For completeness let us add a few comments about the critical behavior
of the theory.  (Again a good reference is ref.~\cite{parisi}.)  Clearly
the critical thermal behavior of the four dimensional theory is the same
as the critical behavior of the three dimensional theory.  In
particular, all the critical exponents are the same.  For example, near
$T=T_c$ the physical mass $m_{\rm ph}$ of the theory behaves as
%
\beq
m_{\rm ph}^2 \simeq {\rm const} \cdot \lambda_3^2 (R - R_c)^{2 \over y_E}
\simeq {\rm const} \cdot \lambda^{2-{2 \over y_E}} T_c^2
\left({T-T_c \over T_c}\right)^{2 \over y_E}~,
\eeq
%
where $y_E$ is the scale dimension of the relevant parameter at the
non-trivial fixed point.  The approximate value of $y_E$ has been
calculated by various methods: for example, the one-loop Callan-Symanzik
equation gives \cite{parisi}
%
\beq
y_E \simeq {5 \over 3}~.
\eeq
%
Similarly, at the critical temperature, the two-point thermal
correlation function (Matsubara function) of $\phi$ behaves as
%
\beq
\left\langle \phi (r) \phi (0) \right\rangle_{T=T_c} \simeq
T_c \left\langle \Phi (r) \Phi (0) \right\rangle_{m_3^2=m_{3,c}^2} 
\simeq {\rm const} \cdot {\lambda^{- \eta} T_c^{1-\eta} \over r^{1+\eta}}~,
\eeq
%
where the anomalous dimension $\eta$ is about $.05$.

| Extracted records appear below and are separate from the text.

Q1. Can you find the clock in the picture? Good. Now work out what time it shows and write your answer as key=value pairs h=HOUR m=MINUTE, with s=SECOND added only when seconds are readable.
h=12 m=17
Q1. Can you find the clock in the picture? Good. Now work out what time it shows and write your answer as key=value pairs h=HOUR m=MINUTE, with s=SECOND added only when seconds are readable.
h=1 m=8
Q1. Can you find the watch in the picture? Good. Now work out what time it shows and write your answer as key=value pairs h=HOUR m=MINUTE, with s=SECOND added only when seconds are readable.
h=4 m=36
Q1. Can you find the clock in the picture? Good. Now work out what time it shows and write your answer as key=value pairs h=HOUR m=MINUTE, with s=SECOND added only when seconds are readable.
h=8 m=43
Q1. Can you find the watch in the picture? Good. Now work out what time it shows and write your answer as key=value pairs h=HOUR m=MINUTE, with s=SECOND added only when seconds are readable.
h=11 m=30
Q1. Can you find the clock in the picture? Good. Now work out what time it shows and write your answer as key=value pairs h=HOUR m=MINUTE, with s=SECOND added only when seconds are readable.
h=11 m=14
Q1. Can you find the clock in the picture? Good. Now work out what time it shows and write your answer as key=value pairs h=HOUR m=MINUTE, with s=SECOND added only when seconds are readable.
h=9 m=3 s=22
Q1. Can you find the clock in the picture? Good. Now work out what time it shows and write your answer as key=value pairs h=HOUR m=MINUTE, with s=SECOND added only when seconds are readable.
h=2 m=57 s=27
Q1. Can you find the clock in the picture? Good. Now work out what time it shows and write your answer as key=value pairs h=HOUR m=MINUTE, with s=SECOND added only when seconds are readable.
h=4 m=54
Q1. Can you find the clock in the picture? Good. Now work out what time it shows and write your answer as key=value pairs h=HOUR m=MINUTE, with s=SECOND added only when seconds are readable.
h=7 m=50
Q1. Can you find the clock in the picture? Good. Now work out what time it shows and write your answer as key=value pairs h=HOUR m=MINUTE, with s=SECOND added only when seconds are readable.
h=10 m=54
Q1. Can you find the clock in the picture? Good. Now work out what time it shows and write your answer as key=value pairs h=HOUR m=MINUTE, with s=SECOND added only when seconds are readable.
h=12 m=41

How can we improve the high temperature approximation?  At higher orders
we must not only calculate the next loop order terms in
eqns.~(\ref{lambda},\ref{mtwo}), but also we must introduce
irrelevant\footnote{irrelevant with respect to the fixed point at
$\lambda_3 = m_3^2 = 0$ as opposed to the non-trivial infrared fixed
point} terms such as $\Phi^6$ (dimension three) and $\Phi^2 \p_\mu \Phi
\p_\mu \Phi$ (dimension four) in the three dimensional lagrangian.  The
calculations will be significantly more complicated.  A simple analysis
shows that the parameter of $\Phi^6$ is of order ${1 \over T^3}$, and
that of $\Phi^2 \p_\mu \Phi \p_\mu \Phi$ is of order ${1 \over T^2}$.
Therefore, we still do not need to introduce irrelevant terms at the
next order, but at the next next order we must introduce the term
$\Phi^2 \p_\mu \Phi \p_\mu \Phi$.

The above calculation of the critical temperature can be easily extended
to the four dimensional O(N) linear sigma model whose lagrangian is
given by
%
\beq
\L = {1 \over 2} \sum_{I=1}^N \p_\mu \phi^I \p_\mu \phi^I 
+ {m^2 \over 2} \sum_{I=1}^N \phi^I \phi^I
+ {\lambda \over 8}  \left( \sum_{I=1}^N \phi^I \phi^I \right)^2
+ {\rm counterterms}~.
\eeq
%
The critical temperature is obtained as
%
\bea
T_c^2 &=& {- 24 m^2 \over (N+2) \lambda} \Bigg[ ~1 +
{3 \lambda \over (4\pi)^2}
\Big\lbrace - \ln (- 24 m^2)\nonumber\\
&& - 3 \ln \left((N+2) \lambda\right)
+ 8 (N+2) (4\pi)^2 R_{N,c} + 2 \Delta ~\Big\rbrace 
+ {\rm O} (\lambda^2)~\Bigg],
\eea
%
where the constant $R_{N,c}$ is the value of the RG invariant 
%
\beq 
R_N (m_3^2, \lambda_3) \equiv {m_3^2 \over (N+2)^2 \lambda_3^2} -
C_N \ln \left((N+2)\lambda_3\right)
\eeq 
%
at the critical point ($C_N \equiv - {1\over 2(N+2) (4\pi)^2}$).  In the
large N limit we find $R_{N,c} = 1/(8 \pi)^2$.

\vskip .5cm
In this letter we have computed the critical temperature of the four
dimensional $\phi^4$ theory to the next leading order in the small
coupling constant $\lambda$ using the effective three dimensional
theory.

\begin{thebibliography}{99}
\bibitem{braaten-nieto} E.~Braaten and A.~Nieto, Phys.~Rev.~{\bf
D51}(1995)6990, . 
\bibitem{shapo} K.~Farakos, K.~Kajantie, K.~Rummukainen, and
M.~Shaposhnikov, Nucl.~Phys.~{\bf B425}(1994)67, .
\bibitem{weinberg} S.~Weinberg, Phys.~Rev.~{\bf D9}(1974)3357.
\bibitem{arnold-zhai} P.~Arnold and C.~Zhai, Phys.~Rev.~{\bf
D50}(1994)7603, . 
\bibitem{parisi} G.~Parisi, {\it Statistical Field Theory}
(1988, Addison-Wesley);\\ J.~Stat.~Phys. {\bf 23}(1980)49.
\bibitem{symanzik} K.~Symanzik, Lett.~Nuovo~Cimento {\bf 8}(1973)771.
\end{thebibliography}
\end{document}